About this task
Would you please transcribe the listing exactly, with no images?

[[ Records provided, beginning ]]

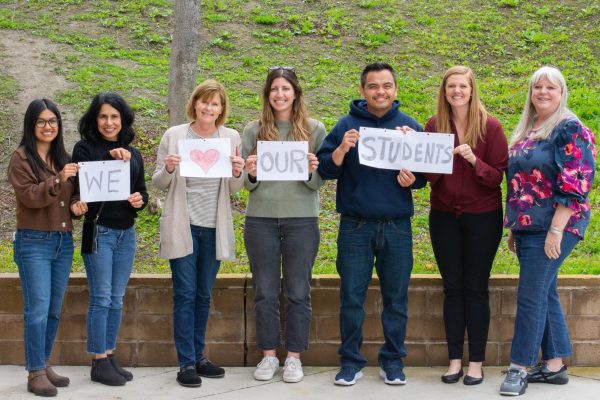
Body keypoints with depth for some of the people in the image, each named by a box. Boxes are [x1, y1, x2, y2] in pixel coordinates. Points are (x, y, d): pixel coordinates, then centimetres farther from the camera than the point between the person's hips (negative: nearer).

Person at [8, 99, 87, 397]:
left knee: (54, 310, 10)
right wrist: (58, 179, -26)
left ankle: (45, 365, 21)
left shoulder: (64, 158, 13)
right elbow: (29, 196, -15)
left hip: (64, 241, 6)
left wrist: (77, 203, -2)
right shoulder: (21, 157, -5)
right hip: (33, 241, -6)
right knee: (38, 308, -9)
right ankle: (35, 374, -4)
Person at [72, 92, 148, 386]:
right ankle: (99, 363, 3)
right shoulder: (85, 148, -3)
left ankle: (110, 356, 19)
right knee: (101, 298, -4)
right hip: (99, 231, -5)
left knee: (116, 299, 10)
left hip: (127, 233, 5)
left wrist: (140, 200, -6)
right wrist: (110, 158, -23)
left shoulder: (133, 154, 13)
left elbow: (142, 191, 16)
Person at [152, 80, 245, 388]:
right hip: (183, 226, -3)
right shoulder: (174, 135, -3)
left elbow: (234, 189, 7)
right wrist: (168, 170, -20)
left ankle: (198, 356, 23)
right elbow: (158, 183, 1)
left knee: (203, 294, 12)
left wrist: (238, 174, -15)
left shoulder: (231, 137, 3)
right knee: (185, 294, -2)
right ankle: (186, 363, 4)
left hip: (214, 227, 3)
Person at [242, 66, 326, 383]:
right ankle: (269, 355, 19)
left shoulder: (314, 130, 4)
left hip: (302, 220, -1)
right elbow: (246, 184, 7)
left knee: (298, 292, 4)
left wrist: (311, 172, -19)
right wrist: (250, 175, -14)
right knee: (265, 292, 7)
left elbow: (321, 182, 2)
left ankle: (294, 357, 15)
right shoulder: (254, 131, 7)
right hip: (261, 220, 1)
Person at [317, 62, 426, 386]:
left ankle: (393, 360, 21)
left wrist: (412, 179, -12)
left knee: (396, 298, 8)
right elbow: (325, 169, -1)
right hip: (355, 226, -1)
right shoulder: (347, 125, 2)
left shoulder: (410, 126, 5)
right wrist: (341, 150, -20)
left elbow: (425, 173, 11)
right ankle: (351, 361, 16)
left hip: (397, 226, 1)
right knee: (352, 297, 4)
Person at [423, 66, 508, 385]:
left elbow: (497, 176, -8)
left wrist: (474, 160, -25)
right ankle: (455, 360, 14)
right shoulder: (434, 125, 1)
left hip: (482, 217, -2)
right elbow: (428, 175, 1)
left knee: (476, 288, 2)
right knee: (452, 287, 7)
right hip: (444, 217, 3)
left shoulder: (490, 126, -7)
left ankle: (476, 362, 11)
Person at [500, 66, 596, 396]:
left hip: (552, 227, -8)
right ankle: (554, 365, 18)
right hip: (527, 227, 8)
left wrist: (555, 230, -21)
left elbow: (574, 185, -16)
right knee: (545, 294, 11)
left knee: (531, 296, -7)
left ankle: (519, 368, 1)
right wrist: (514, 228, 17)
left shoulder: (570, 130, -9)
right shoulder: (526, 131, 15)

[[ Records provided, end ]]

Task response
Body keypoints with depth for some of the people in the image, each named by a box. Boxes are [x1, y1, x2, y2] in pixel coordinates. Points are (x, y, d): pixel coordinates, then centimetres farther from the camera than the point between the person's hips (negative: nearer).

Person at [8, 99, 87, 397]:
left knee: (54, 310, 10)
right wrist: (58, 179, -26)
left ankle: (45, 365, 21)
left shoulder: (64, 158, 13)
right elbow: (29, 196, -15)
left hip: (64, 241, 6)
left wrist: (77, 203, -2)
right shoulder: (21, 157, -5)
right hip: (33, 241, -6)
right knee: (38, 308, -9)
right ankle: (35, 374, -4)
Person at [72, 92, 148, 386]:
right ankle: (99, 363, 3)
right shoulder: (85, 148, -3)
left ankle: (110, 356, 19)
right knee: (101, 298, -4)
right hip: (99, 231, -5)
left knee: (116, 299, 10)
left hip: (127, 233, 5)
left wrist: (140, 200, -6)
right wrist: (110, 158, -23)
left shoulder: (133, 154, 13)
left elbow: (142, 191, 16)
Person at [152, 80, 245, 388]:
right hip: (183, 226, -3)
right shoulder: (174, 135, -3)
left elbow: (234, 189, 7)
right wrist: (168, 170, -20)
left ankle: (198, 356, 23)
right elbow: (158, 183, 1)
left knee: (203, 294, 12)
left wrist: (238, 174, -15)
left shoulder: (231, 137, 3)
right knee: (185, 294, -2)
right ankle: (186, 363, 4)
left hip: (214, 227, 3)
Person at [242, 66, 326, 383]:
right ankle: (269, 355, 19)
left shoulder: (314, 130, 4)
left hip: (302, 220, -1)
right elbow: (246, 184, 7)
left knee: (298, 292, 4)
left wrist: (311, 172, -19)
right wrist: (250, 175, -14)
right knee: (265, 292, 7)
left elbow: (321, 182, 2)
left ankle: (294, 357, 15)
right shoulder: (254, 131, 7)
right hip: (261, 220, 1)
Person at [317, 62, 426, 386]:
left ankle: (393, 360, 21)
left wrist: (412, 179, -12)
left knee: (396, 298, 8)
right elbow: (325, 169, -1)
right hip: (355, 226, -1)
right shoulder: (347, 125, 2)
left shoulder: (410, 126, 5)
right wrist: (341, 150, -20)
left elbow: (425, 173, 11)
right ankle: (351, 361, 16)
left hip: (397, 226, 1)
right knee: (352, 297, 4)
Person at [423, 66, 508, 385]:
left elbow: (497, 176, -8)
left wrist: (474, 160, -25)
right ankle: (455, 360, 14)
right shoulder: (434, 125, 1)
left hip: (482, 217, -2)
right elbow: (428, 175, 1)
left knee: (476, 288, 2)
right knee: (452, 287, 7)
right hip: (444, 217, 3)
left shoulder: (490, 126, -7)
left ankle: (476, 362, 11)
Person at [500, 66, 596, 396]:
left hip: (552, 227, -8)
right ankle: (554, 365, 18)
right hip: (527, 227, 8)
left wrist: (555, 230, -21)
left elbow: (574, 185, -16)
right knee: (545, 294, 11)
left knee: (531, 296, -7)
left ankle: (519, 368, 1)
right wrist: (514, 228, 17)
left shoulder: (570, 130, -9)
right shoulder: (526, 131, 15)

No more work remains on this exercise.